HARIANTRIBUANA.CO, Ketapang – Ketua DPD Ikatan Wartawan Online Indonesia (IWO-I) Kabupaten Ketapang, Mustakim, mengecam keras dugaan tindakan intimidasi dan penyerangan terhadap rumah seorang wartawan berinisial AH.
Mustakim mengatakan, bahwa kedatangan sekelompok orang ke kediaman wartawan tersebut berkaitan dengan pemberitaan yang dibuat, maka tindakan tersebut tidak dapat dibenarkan dan berpotensi mengancam kebebasan pers.
“Kami mengecam keras dugaan tindakan intimidasi terhadap wartawan AH. Kalau memang kedatangan sekelompok orang tersebut berkaitan dengan pemberitaan yang pernah dibuat, tentu ini menjadi persoalan serius. Persoalan pemberitaan seharusnya diselesaikan melalui mekanisme yang diatur dalam Undang-Undang Pers, bukan dengan mendatangi rumah wartawan,” tegas Mustakim, Rabu (5/8/2026).
Ia meminta aparat penegak hukum mengusut secara menyeluruh peristiwa tersebut, termasuk memastikan siapa saja yang terlibat serta apakah terdapat pihak lain yang mengarahkan atau memerintahkan kedatangan sejumlah orang ke rumah wartawan AH.
“Kami meminta aparat penegak hukum tidak hanya melihat siapa yang datang ke lokasi, tetapi juga mengusut apakah ada pihak lain yang mengarahkan atau menyuruh. Kalau memang ada pihak yang berada di balik kejadian ini, harus diungkap secara terang,” ujarnya.

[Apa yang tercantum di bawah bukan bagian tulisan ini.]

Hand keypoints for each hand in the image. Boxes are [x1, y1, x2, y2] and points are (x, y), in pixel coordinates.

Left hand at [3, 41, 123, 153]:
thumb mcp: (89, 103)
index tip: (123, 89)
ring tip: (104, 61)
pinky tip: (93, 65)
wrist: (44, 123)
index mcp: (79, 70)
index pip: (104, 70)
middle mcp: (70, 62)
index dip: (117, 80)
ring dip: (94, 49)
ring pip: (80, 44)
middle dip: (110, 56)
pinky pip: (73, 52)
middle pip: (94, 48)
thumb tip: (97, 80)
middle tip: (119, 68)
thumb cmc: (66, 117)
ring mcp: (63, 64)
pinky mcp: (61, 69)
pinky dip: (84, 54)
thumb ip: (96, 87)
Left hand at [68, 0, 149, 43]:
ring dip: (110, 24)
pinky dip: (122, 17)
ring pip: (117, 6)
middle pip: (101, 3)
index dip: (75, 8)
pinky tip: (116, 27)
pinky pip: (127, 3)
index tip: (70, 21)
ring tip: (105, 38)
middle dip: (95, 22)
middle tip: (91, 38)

Menurut Mustakim, apabila ada pihak, termasuk pengelola Satuan Pelayanan Pemenuhan Gizi (SPPG), yang merasa keberatan atau dirugikan oleh pemberitaan wartawan AH, maka terdapat mekanisme penyelesaian yang telah diatur dalam Undang-Undang Nomor 40 Tahun 1999 tentang Pers.

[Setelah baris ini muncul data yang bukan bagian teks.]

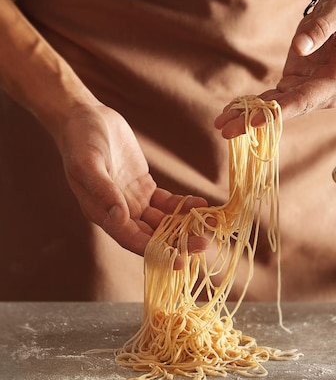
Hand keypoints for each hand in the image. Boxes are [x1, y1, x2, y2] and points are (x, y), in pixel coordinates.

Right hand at [56, 102, 207, 266]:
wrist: (85, 118)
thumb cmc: (80, 140)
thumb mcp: (87, 163)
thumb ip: (103, 189)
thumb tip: (120, 217)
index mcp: (102, 215)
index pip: (133, 241)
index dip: (156, 252)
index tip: (179, 260)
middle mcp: (119, 214)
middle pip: (152, 236)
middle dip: (179, 242)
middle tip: (205, 243)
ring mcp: (133, 201)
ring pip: (163, 221)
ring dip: (186, 225)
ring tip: (212, 224)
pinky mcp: (144, 187)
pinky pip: (167, 203)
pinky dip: (183, 206)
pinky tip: (201, 204)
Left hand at [214, 0, 335, 137]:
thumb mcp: (333, 13)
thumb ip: (318, 29)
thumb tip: (300, 47)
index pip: (305, 100)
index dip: (280, 112)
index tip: (255, 122)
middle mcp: (324, 94)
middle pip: (287, 110)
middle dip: (255, 121)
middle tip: (227, 131)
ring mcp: (309, 93)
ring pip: (277, 109)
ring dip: (248, 118)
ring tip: (222, 124)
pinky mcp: (296, 88)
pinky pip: (273, 100)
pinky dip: (252, 106)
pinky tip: (231, 113)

“Kalau pemberitaan dianggap tidak benar atau merugikan, ada hak jawab dan hak koreksi. Silakan gunakan mekanisme yang sudah diatur. Jangan menyelesaikan persoalan pemberitaan dengan tekanan ataupun mendatangi rumah wartawan,” katanya.
Mustakim juga meminta aparat penegak hukum segera melakukan penyelidikan terhadap dugaan intimidasi tersebut. Ia menilai, proses hukum diperlukan untuk memastikan fakta kejadian, pihak-pihak yang terlibat, serta motif di balik kedatangan sejumlah orang ke kediaman wartawan AH.
“Ini negara hukum. Jika benar terjadi intimidasi dan teror terhadap wartawan, kami meminta polisi segera mengusut dan memproses pihak-pihak yang terlibat sesuai hukum yang berlaku. Jangan sampai kejadian seperti ini dibiarkan,” tegasnya.
Dia menegaskan, IWO-I Kabupaten Ketapang akan mengawal persoalan tersebut dan mendorong agar dugaan intimidasi terhadap wartawan dapat ditangani secara serius sesuai ketentuan hukum.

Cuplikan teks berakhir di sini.